The court in Hunt, expanding on its requirement of an existing relationship, found that because "initial bonding" takes place between mother and child at birth, loss of society should be measured from that point. ( Hunt, 158 Ill. App.3d at 79.) "Initial bonding," however, does not sufficiently distinguish the loss suffered by a parent whose child is stillborn from the loss experienced by one whose child is born alive but dies an instant later. When a child dies, future companionship and the other elements of society are lost. When an unborn child dies, the loss is the same. When a parent loses a child's anticipated companionship and society, "the deprivation does not necessarily relate to the child's birth. * * * To the deprived parent the loss is real either way." Dunn v. Rose Way, Inc. (Iowa 1983), 333 N.W.2d 830, 833 (allowing parents of stillborn child to recover for loss of society under State rule of civil procedure).

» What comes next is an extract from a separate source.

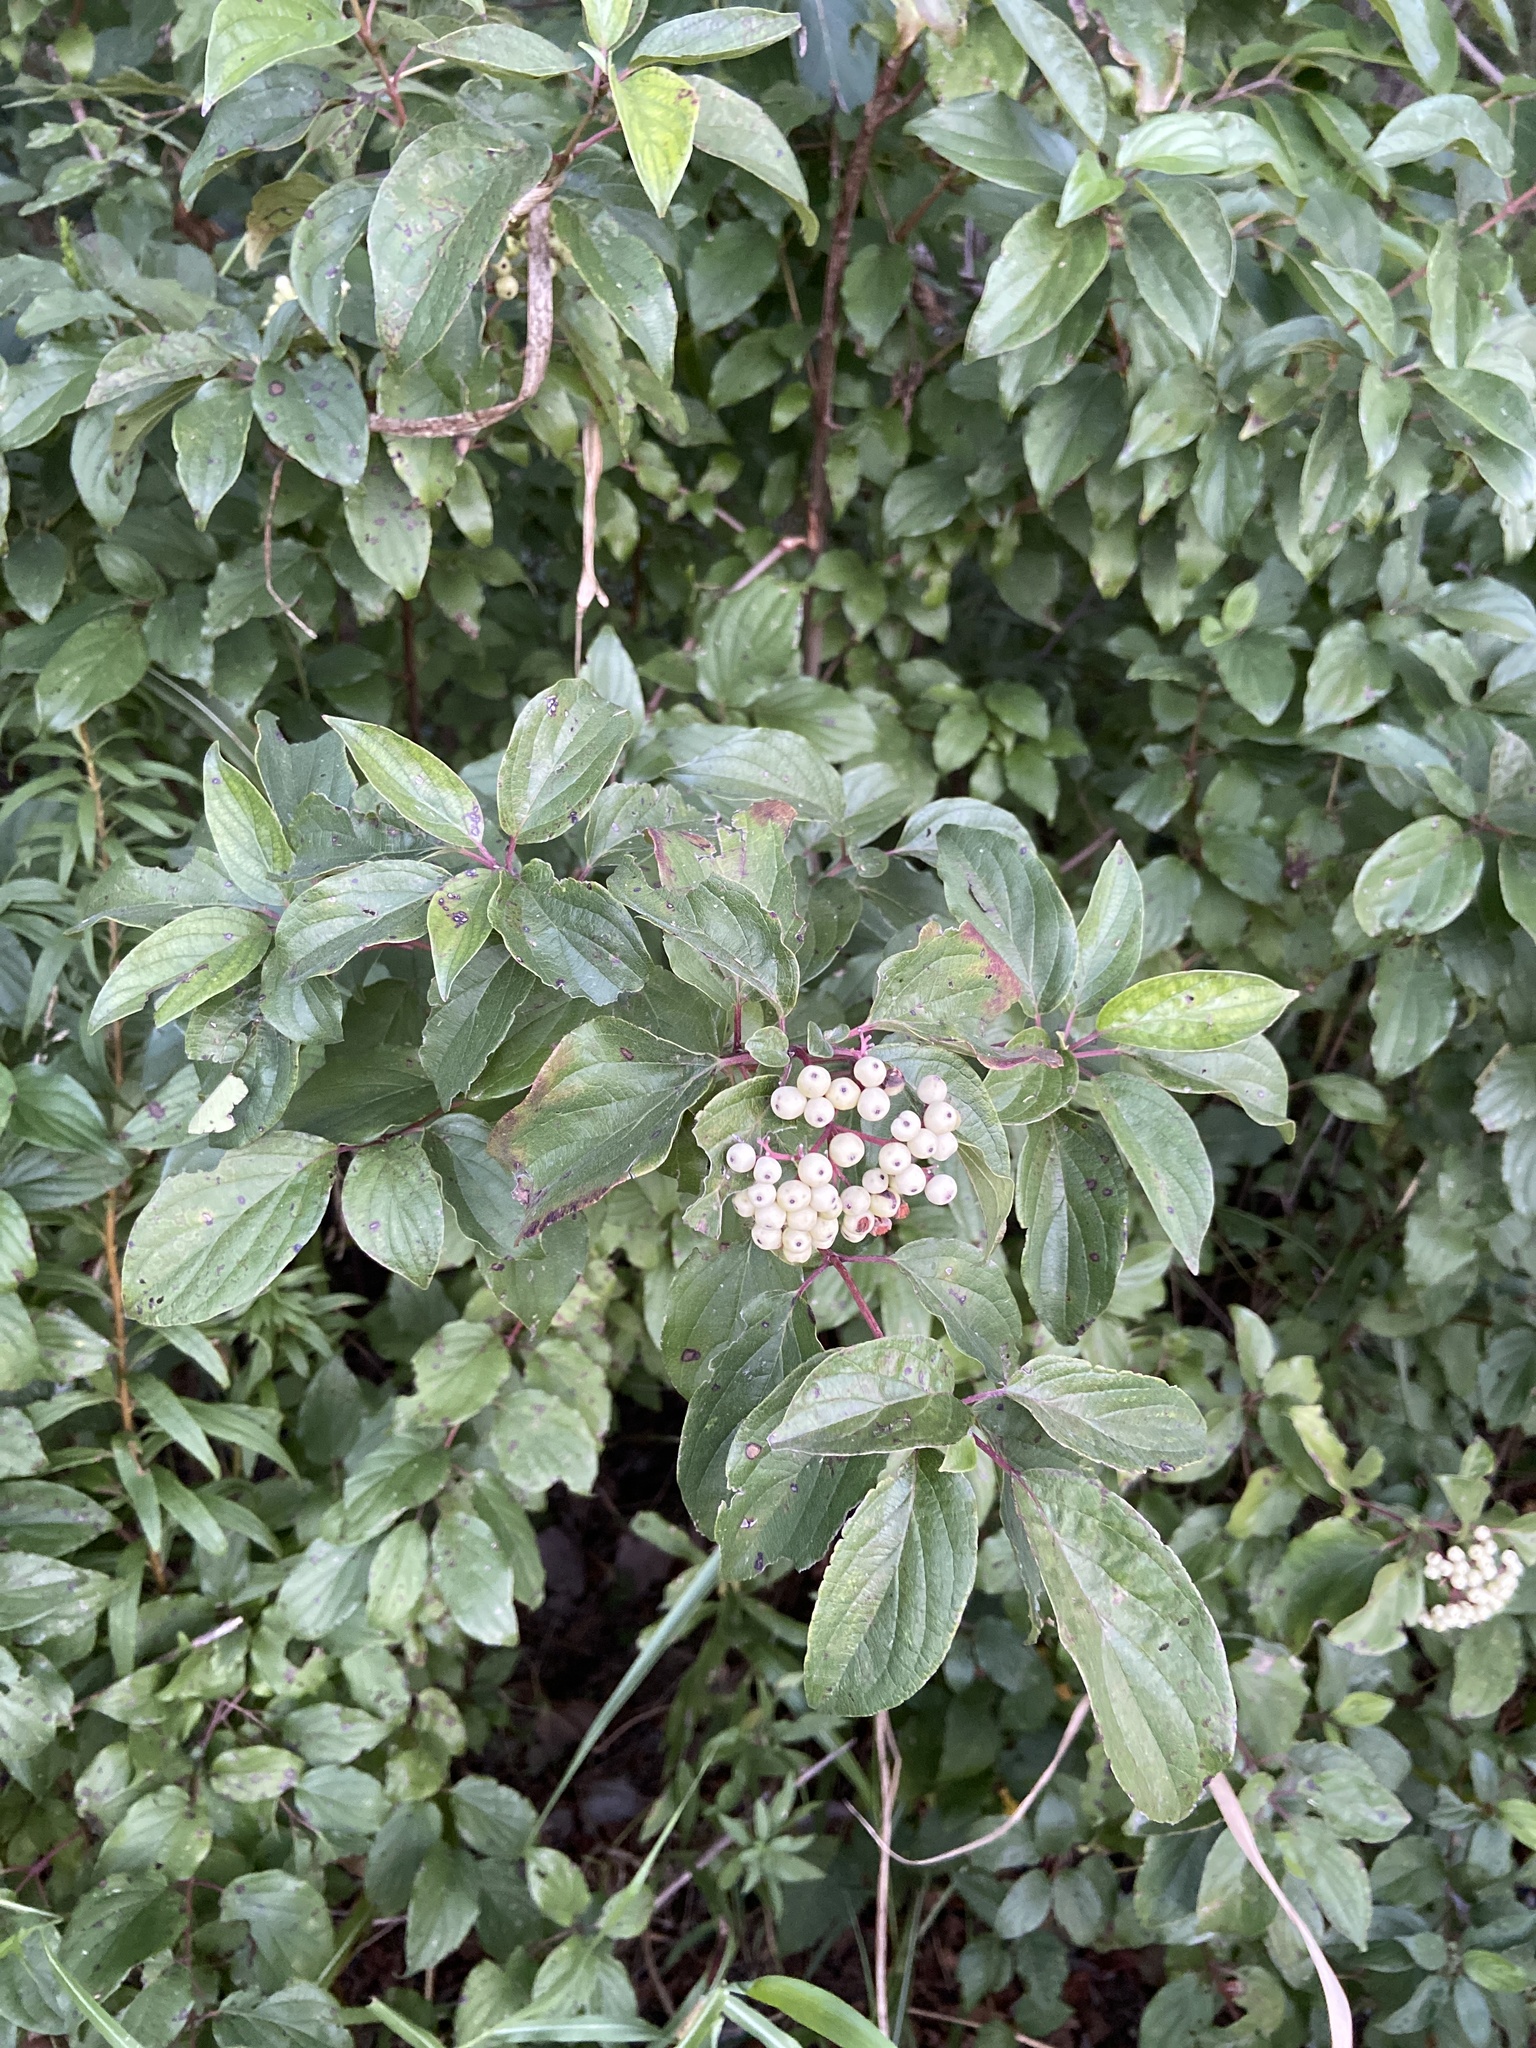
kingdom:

The Hunt court believed that the "length, intensity and quality of the parent-child relationship are determinative of the loss experienced by the parent." ( Hunt, 158 Ill. App.3d at 79.) I agree with Smith that "there may be a quantitative but not a qualitative difference between the damage caused by the death of a newborn and that of a viable fetus." ( Smith, 203 Ill. App.3d at 481-82.) While consideration of the "length, intensity and quality of the parent-child relationship" may in some cases be useful in measuring the magnitude of the parents' loss, it does not determine whether a loss has occurred. The factors recited by Hunt relate to the amount of damages, not to the right of recovery.
The defendants in Smith, like appellants here, argued that damages for loss of a stillborn child's society are unduly speculative as a matter of law. A similar argument was rejected in Chrisafogeorgis, where this court concluded that the difficulty of ascertaining damages should not bar the cause of action. ( Chrisafogeorgis, 55 Ill.2d at 371.) The court further noted that difficulties in determining damages in the case of a stillborn child cannot be deemed greater or different in character from those attending the determination of damages in the case of an injured child who lives but a moment after birth. ( Chrisafogeorgis, 55 Ill.2d at 372.) While damages for loss of society are not as susceptible to in-depth analysis and calculation as future earnings, they are "not immeasurable," and a jury is capable of assigning monetary value to this element of pecuniary injury. ( Elliott, 92 Ill.2d at 539-40.) Moreover, parents should not be denied damages for loss of their stillborn child's society simply because the timing of defendant's wrongful act has made damages more difficult to prove or disprove. ( Smith, 203 Ill. App.3d at 478.) "`[I]t is not the privilege of him whose wrongful act caused the loss to hide behind the uncertainties inherent in the very situation his wrong has created.'" Elliott, 92 Ill.2d at 540-41, quoting Wycko v. Gnodtke (1960), 361 Mich. 331, 339-40, 105 N.W.2d 118, 122-23.
For these reasons, I believe the court's decision in this case is a proper extension of our earlier holdings in Elliott, Bullard, and Ballweg. I therefore agree with the majority that parents may seek damages for loss of society, and that they are entitled to a presumption of such pecuniary injury, in an action for the wrongful death of a stillborn child.